__WHAT THIS TASK INVOLVES__: Would you give again, exactly, the lines running from the line with "This operation was" to the end of the data below, both included?

__SOURCE INFORMATION__:
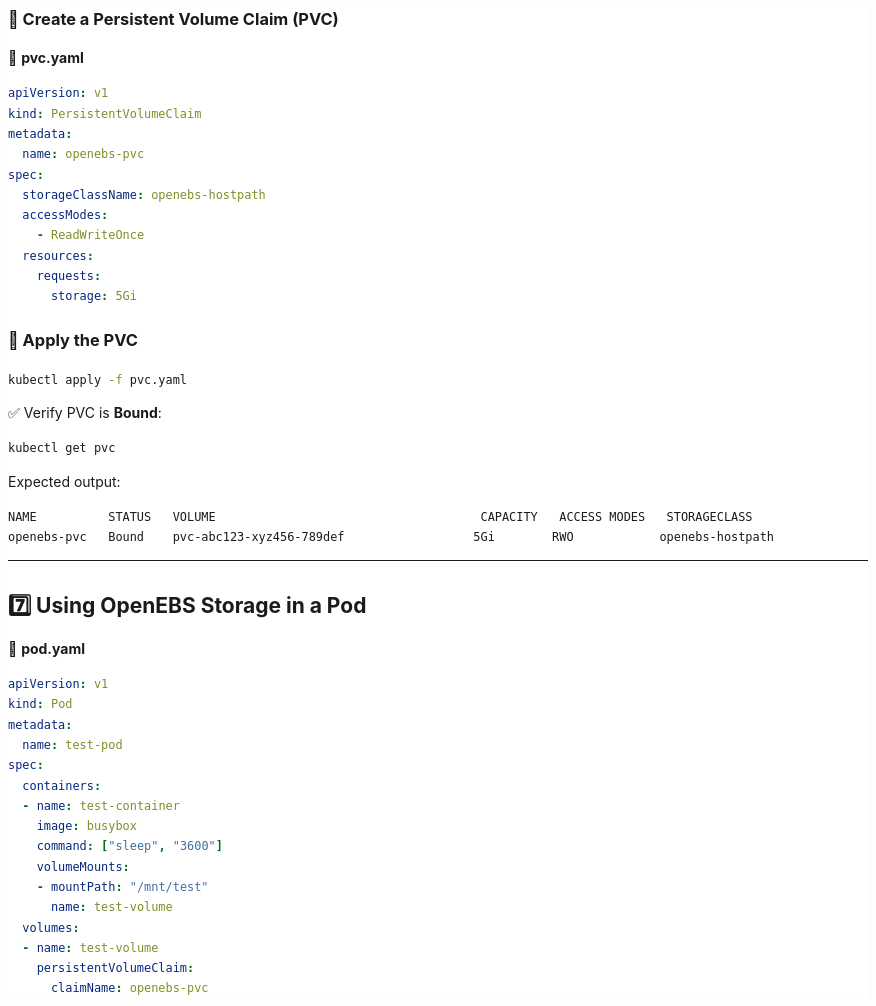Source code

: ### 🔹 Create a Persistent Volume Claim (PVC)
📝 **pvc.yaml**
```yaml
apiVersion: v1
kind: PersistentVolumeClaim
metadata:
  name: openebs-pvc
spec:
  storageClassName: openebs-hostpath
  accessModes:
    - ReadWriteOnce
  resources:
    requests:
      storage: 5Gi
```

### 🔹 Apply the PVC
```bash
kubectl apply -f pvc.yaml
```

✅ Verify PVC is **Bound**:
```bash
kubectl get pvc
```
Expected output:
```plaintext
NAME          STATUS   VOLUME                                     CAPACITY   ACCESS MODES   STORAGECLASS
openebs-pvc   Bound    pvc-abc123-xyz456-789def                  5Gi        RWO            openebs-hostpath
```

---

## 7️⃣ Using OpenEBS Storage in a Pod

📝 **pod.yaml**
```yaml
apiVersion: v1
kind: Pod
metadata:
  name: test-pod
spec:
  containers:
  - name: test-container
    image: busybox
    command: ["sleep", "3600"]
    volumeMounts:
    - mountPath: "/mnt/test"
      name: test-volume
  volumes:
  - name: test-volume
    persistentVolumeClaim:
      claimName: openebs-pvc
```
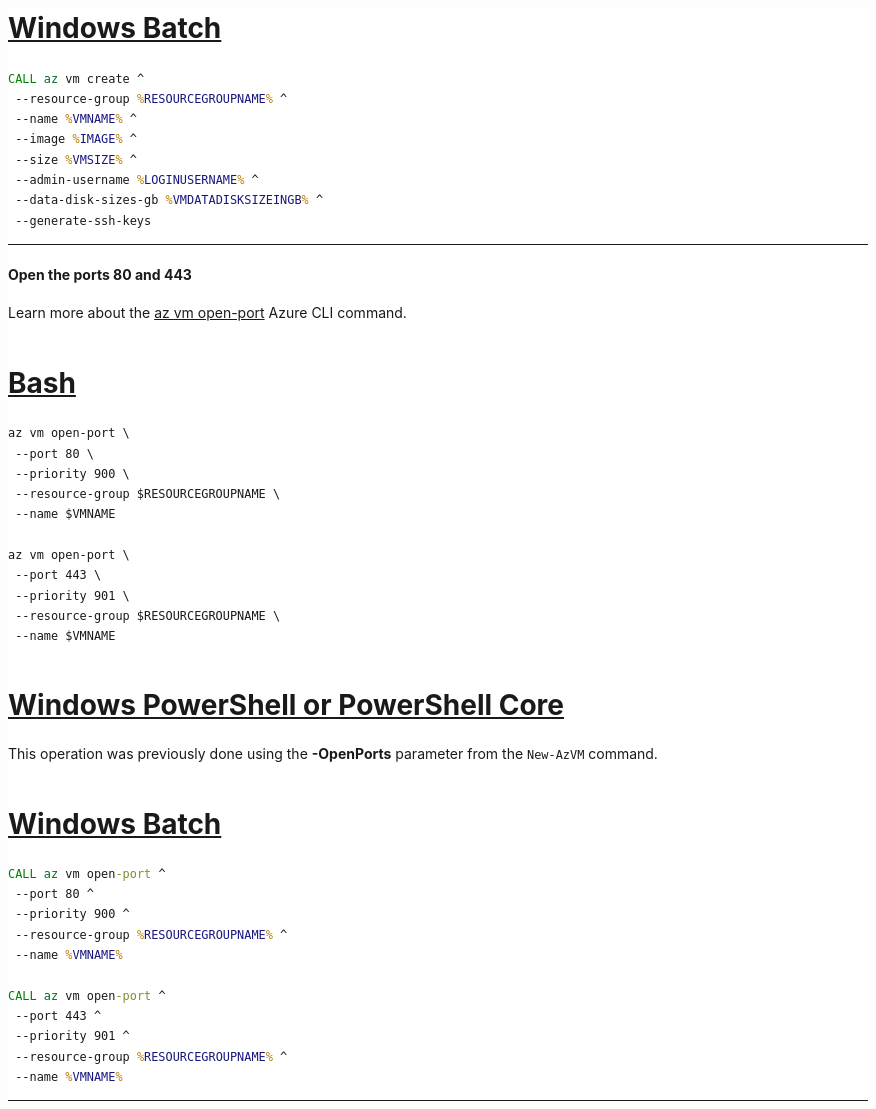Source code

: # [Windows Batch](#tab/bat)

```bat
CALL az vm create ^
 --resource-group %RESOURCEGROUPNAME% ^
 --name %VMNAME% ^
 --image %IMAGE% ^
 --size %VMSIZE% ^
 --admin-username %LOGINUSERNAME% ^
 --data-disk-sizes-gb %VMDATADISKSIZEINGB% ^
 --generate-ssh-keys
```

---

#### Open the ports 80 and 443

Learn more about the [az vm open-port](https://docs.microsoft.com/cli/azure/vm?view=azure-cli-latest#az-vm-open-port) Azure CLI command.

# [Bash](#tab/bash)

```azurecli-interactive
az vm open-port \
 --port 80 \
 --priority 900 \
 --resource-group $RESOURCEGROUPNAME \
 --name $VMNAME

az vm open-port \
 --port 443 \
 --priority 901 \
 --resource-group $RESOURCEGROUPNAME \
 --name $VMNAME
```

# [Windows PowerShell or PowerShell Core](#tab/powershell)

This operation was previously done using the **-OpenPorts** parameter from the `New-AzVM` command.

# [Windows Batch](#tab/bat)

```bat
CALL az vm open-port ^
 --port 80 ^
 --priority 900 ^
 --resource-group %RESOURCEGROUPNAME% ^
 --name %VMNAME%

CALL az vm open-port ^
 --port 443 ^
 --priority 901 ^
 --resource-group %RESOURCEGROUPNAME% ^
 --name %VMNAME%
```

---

__ANSWER BELOW__:
This operation was previously done using the **-OpenPorts** parameter from the `New-AzVM` command.

# [Windows Batch](#tab/bat)

```bat
CALL az vm open-port ^
 --port 80 ^
 --priority 900 ^
 --resource-group %RESOURCEGROUPNAME% ^
 --name %VMNAME%

CALL az vm open-port ^
 --port 443 ^
 --priority 901 ^
 --resource-group %RESOURCEGROUPNAME% ^
 --name %VMNAME%
```

---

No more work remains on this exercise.